Your answer should be every line of the records that contains the word "hibridnog".

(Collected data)
%%

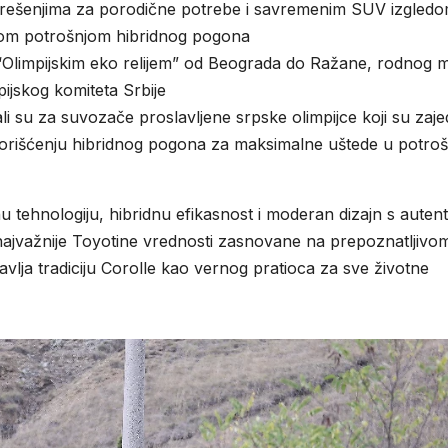
 rešenjima za porodične potrebe i savremenim SUV izgledom
skom potrošnjom hibridnog pogona
Olimpijskim eko relijem” od Beograda do Ražane, rodnog 
ijskog komiteta Srbije
li su za suvozače proslavljene srpske olimpijce koji su zaj
korišćenju hibridnog pogona za maksimalne uštede u potroš
 tehnologiju, hibridnu efikasnost i moderan dizajn s auten
ajvažnije Toyotine vrednosti zasnovane na prepoznatljivo
tavlja tradiciju Corolle kao vernog pratioca za sve životne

%%

Task result –
skom potrošnjom hibridnog pogona
korišćenju hibridnog pogona za maksimalne uštede u potroš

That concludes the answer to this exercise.